=== Your goal ===
Beginning with the line that contains "inhaltlichen Richtigkeit von", copy each remaining line of the data below exactly.

=== Records for the task ===
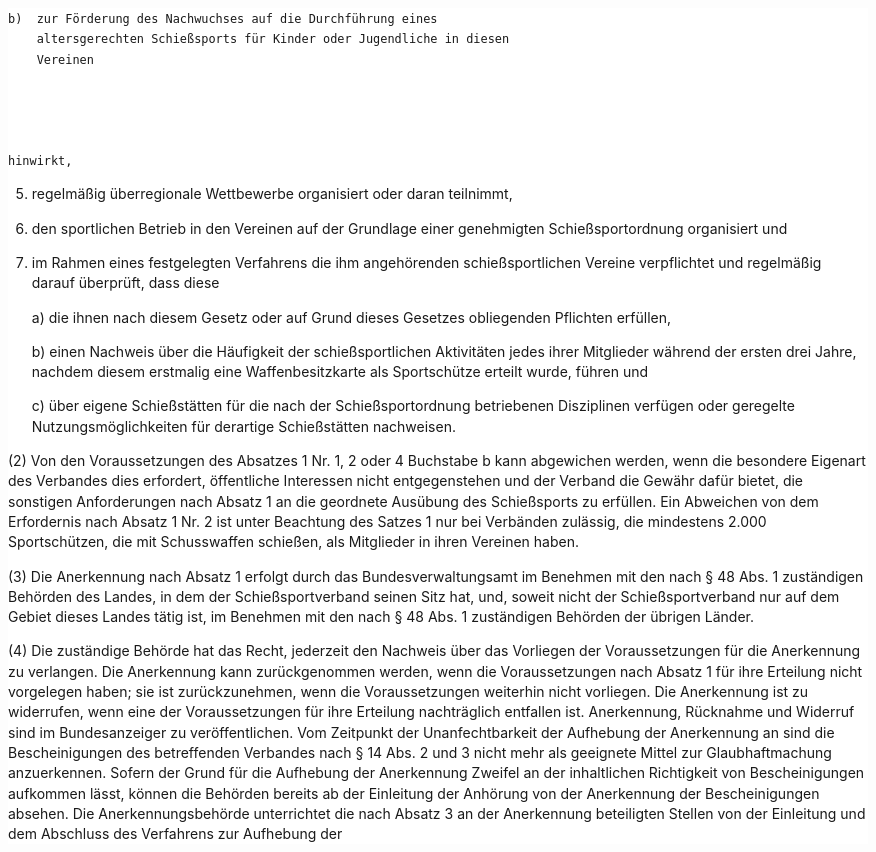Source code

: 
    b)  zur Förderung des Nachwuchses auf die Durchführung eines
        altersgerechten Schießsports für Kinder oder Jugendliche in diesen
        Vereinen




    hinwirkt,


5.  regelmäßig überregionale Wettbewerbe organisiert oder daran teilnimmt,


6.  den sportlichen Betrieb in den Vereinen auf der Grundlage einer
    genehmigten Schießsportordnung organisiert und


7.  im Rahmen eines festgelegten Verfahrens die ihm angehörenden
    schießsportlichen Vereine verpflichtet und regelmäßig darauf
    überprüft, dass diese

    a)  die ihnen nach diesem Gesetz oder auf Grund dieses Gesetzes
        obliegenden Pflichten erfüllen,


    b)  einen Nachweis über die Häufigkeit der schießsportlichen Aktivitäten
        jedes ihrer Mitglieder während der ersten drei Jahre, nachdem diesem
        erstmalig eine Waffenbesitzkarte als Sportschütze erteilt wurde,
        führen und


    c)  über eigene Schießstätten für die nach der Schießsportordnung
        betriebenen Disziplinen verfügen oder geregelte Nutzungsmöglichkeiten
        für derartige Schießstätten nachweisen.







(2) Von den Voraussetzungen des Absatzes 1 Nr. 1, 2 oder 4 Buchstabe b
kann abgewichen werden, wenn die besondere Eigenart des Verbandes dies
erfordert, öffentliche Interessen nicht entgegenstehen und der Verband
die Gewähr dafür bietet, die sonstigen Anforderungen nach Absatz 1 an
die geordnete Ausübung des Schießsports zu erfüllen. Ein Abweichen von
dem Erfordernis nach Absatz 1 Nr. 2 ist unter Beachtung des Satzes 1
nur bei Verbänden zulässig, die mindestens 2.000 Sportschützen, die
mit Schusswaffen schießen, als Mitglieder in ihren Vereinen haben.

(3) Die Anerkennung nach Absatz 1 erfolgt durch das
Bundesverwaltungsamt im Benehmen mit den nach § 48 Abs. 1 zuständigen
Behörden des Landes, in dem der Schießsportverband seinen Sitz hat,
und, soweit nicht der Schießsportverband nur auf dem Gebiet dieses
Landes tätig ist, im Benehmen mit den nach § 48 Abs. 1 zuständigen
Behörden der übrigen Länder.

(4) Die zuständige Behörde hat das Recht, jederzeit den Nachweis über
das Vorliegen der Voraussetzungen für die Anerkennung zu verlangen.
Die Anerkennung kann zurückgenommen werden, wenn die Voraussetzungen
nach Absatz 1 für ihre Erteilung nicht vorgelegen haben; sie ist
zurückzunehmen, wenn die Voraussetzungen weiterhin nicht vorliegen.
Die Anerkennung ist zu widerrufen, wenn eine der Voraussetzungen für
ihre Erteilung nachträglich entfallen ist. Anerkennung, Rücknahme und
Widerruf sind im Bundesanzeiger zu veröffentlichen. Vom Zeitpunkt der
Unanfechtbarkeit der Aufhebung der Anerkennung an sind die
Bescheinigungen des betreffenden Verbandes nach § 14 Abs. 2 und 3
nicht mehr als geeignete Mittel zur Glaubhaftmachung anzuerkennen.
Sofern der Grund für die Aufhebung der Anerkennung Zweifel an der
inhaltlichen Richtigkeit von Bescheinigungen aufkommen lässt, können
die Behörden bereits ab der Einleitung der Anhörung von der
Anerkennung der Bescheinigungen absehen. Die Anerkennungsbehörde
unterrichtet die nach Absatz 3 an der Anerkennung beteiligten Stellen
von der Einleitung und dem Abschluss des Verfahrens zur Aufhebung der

=== Answer area ===
inhaltlichen Richtigkeit von Bescheinigungen aufkommen lässt, können
die Behörden bereits ab der Einleitung der Anhörung von der
Anerkennung der Bescheinigungen absehen. Die Anerkennungsbehörde
unterrichtet die nach Absatz 3 an der Anerkennung beteiligten Stellen
von der Einleitung und dem Abschluss des Verfahrens zur Aufhebung der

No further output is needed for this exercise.